● Requirements:
Write out every line of the entries below word for word, leaving the pictures out.

──────

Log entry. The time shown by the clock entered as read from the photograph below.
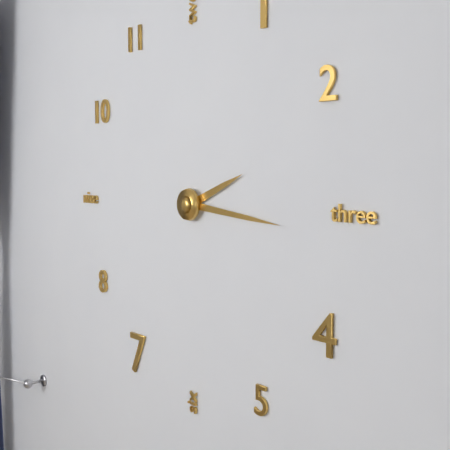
2:16
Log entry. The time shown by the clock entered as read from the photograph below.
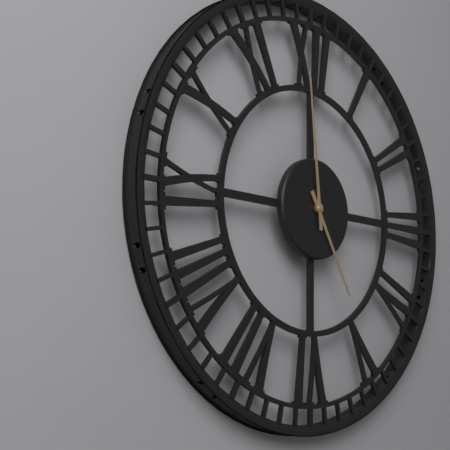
4:59
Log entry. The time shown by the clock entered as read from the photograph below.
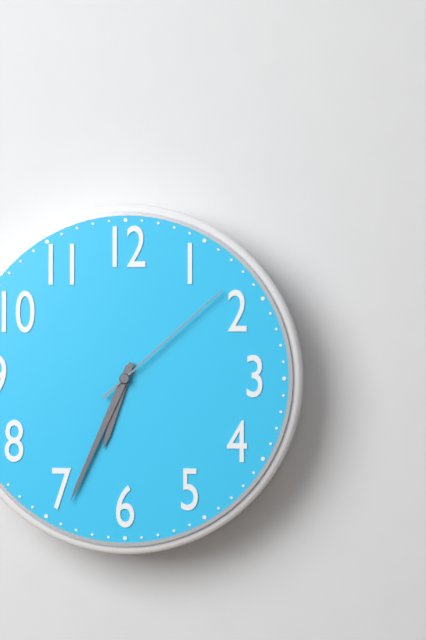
6:34:08
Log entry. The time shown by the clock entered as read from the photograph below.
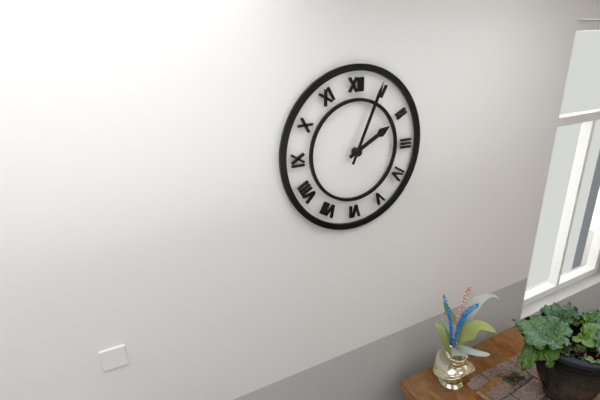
2:04
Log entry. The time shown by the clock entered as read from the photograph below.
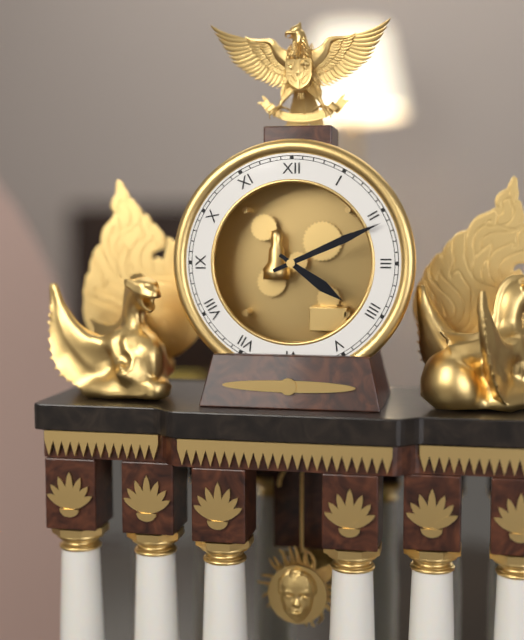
4:11
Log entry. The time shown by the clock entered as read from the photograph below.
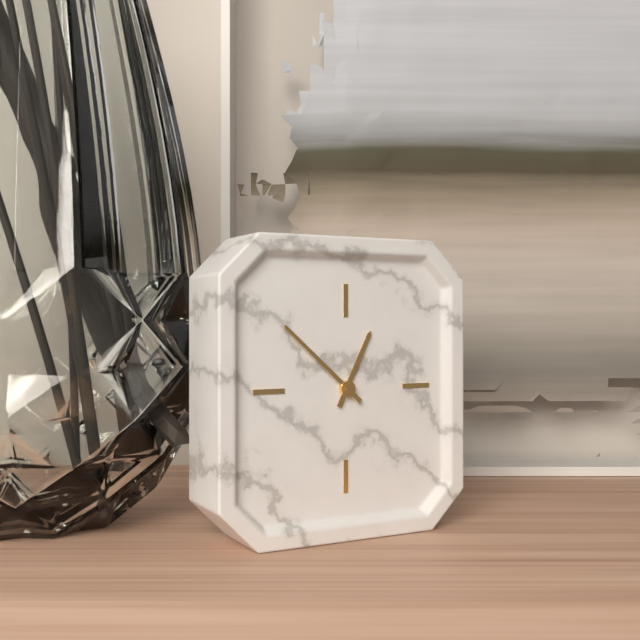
12:52
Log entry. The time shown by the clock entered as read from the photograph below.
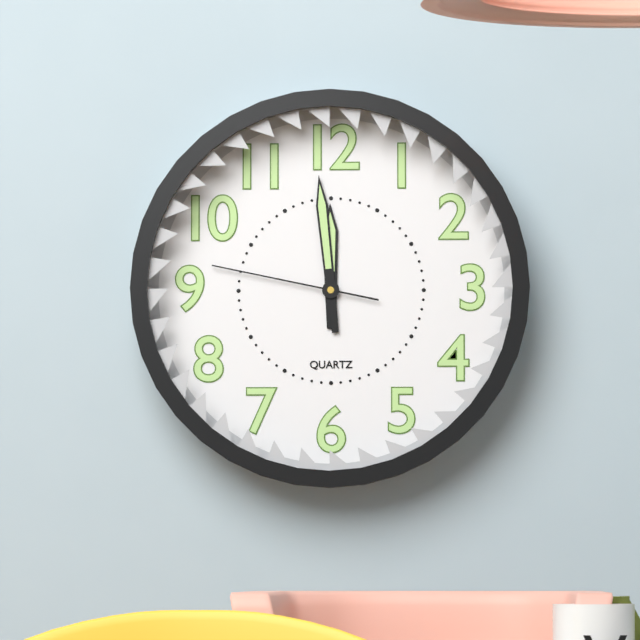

──────

● Correct answer:
Log entry. The time shown by the clock entered as read from the photograph below.
2:16
Log entry. The time shown by the clock entered as read from the photograph below.
4:59
Log entry. The time shown by the clock entered as read from the photograph below.
6:34:08
Log entry. The time shown by the clock entered as read from the photograph below.
2:04
Log entry. The time shown by the clock entered as read from the photograph below.
4:11
Log entry. The time shown by the clock entered as read from the photograph below.
12:52
Log entry. The time shown by the clock entered as read from the photograph below.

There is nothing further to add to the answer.